I, too, agree with this. Unfortunately, none of us have a crystal ball to know if his offer is sincere.
Anonymous
Ultimatum marriages never succeed. Figure out if you need a timeline or him.
Anonymous
Honestly, at that age you either know or not after a year. My DH and I knew 6 months in we wanted to get married. We decided to wait to move in to get engaged. We got engaged at the 2 year mark, married 4 months later because neither wanted nor cared for a big wedding. But we always knew we were headed in that direction. It does sound like you care more about your timeline than him as a person, though, because I'm sure he hinted at getting engaged by the end of the year, you just didn't want to listen because it wasn't exactly what you wanted to hear.
Anonymous
OP - assuming you feel this way -- how about you say or write him this message, "I would like to be married to you but if that is not what you want, I need to start dating other people"

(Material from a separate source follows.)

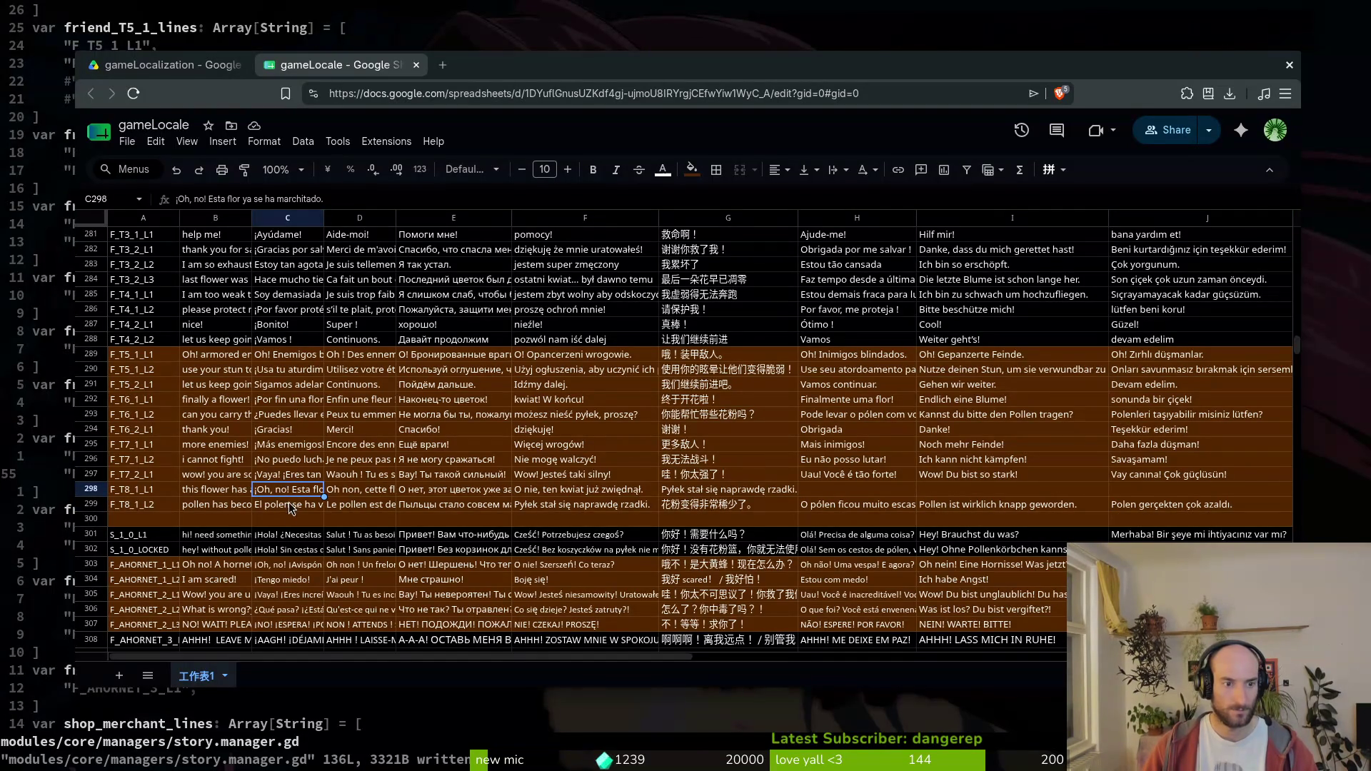
{"action": "type", "text": "Esta flor ya se ha marchitado."}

I think you need to make it clear that Break Up does not equal you don't love him anymore. I think stating you love him, and want to be married to him is perfectly ok to say. Own it. Own it, but state your terms: it's happening now, yes or no.
Anonymous
and if the wedding plans aren't forthcoming (I'd say within a month .. as your own private timeline), you DO start dating other people. Not him, but others.
Anonymous
I don’t understand why we still do the whole proposal BS anyway. My fiancé is going to propose to me because he wants to, and because he wants my son in on it so that he gets excited about all of it, but we’ve already set a date, have most of our vendors chosen, and we’ve booked the venue. Decide together that you want to get married, be adults about it. If he wants to do the whole ring and proposal thing that’s fine, but it doesn’t need to be a big dramatic thing (pretty sure my fiancé will propose over a campfire with my family around next weekend) and it doesn’t need to be a huge surprise.
Anonymous
Anonymous wrote:I think he’s dodging a bullet. You met him a little over a year ago, and you’re playing head games because he didn’t propose on 1 June? You actually had been talking about it, and then you just go and dump him. You don’t love him, you love the idea of him and you’re 35 and freaking out.

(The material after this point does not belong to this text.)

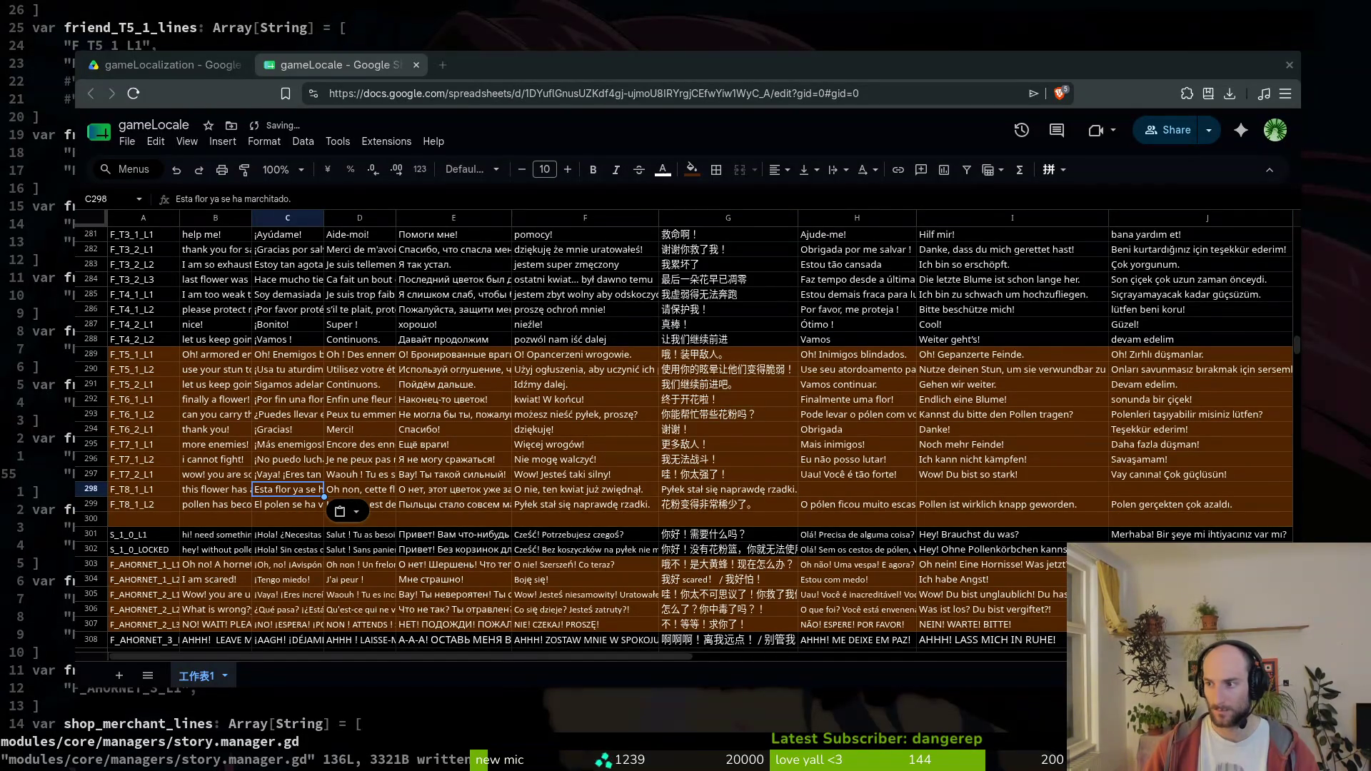
{"action": "type", "text": "Cette fleur a déjà fané."}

+1 Geez, OP - you had been dating a year, everything had been going great and you had many talks about marriage. He has made it clear he wants to get married, too. Then you hit a year and just dump him out of the blue — just totally blindside him - because he hasn’t proposed yet at a smidge over your year deadline? That’s not fair to him. You’re playing a mind game instead of communicating honestly and openly. You’re not ready for marriage if that’s how you operate.

Why didn’t you sit down with him and tell him how you feel, listen to what he had to say and then make a decision? Why did you just abruptly cut it off? Because you knew the outcome would be him begging for you back, and giving you what you want. Don’t pretend otherwise.

Are you really in love with him? Because that doesn’t come around every day. If you were, you wouldn’t be cutting him off and jumping into a search for the next guy who will meet your deadline. I feel bad for your BF.
Anonymous
Anonymous wrote:
Anonymous wrote:Ugh, why is there so much secrecy around getting married. It’s the biggest decision of your life. You should’ve know that he had decided that he wanted to marry you because you had a conversation about it. And that he was looking at rings.

Also if he was looking at rings, why didn’t he tell you when you were breaking up with him?



I agree with this. But I admit I am not someone who is overly sentimental. I don't see the down on one knee, me crying hysterically as romantic. I find two people agreeing that they want to be together for life and making a plan to do that romantic. So To me, if you are talking marriage, and you both want to be married, then lets set a date, and set things in motion.


I’m the PP. I am incredibly romantic and sentimental. And I met DH at 38. We had many conversations about marriage. Once we together decide that we wanted to get married, I knew it was just a matter of time before he would propose with a ring. But I knew for months that we had chosen each other.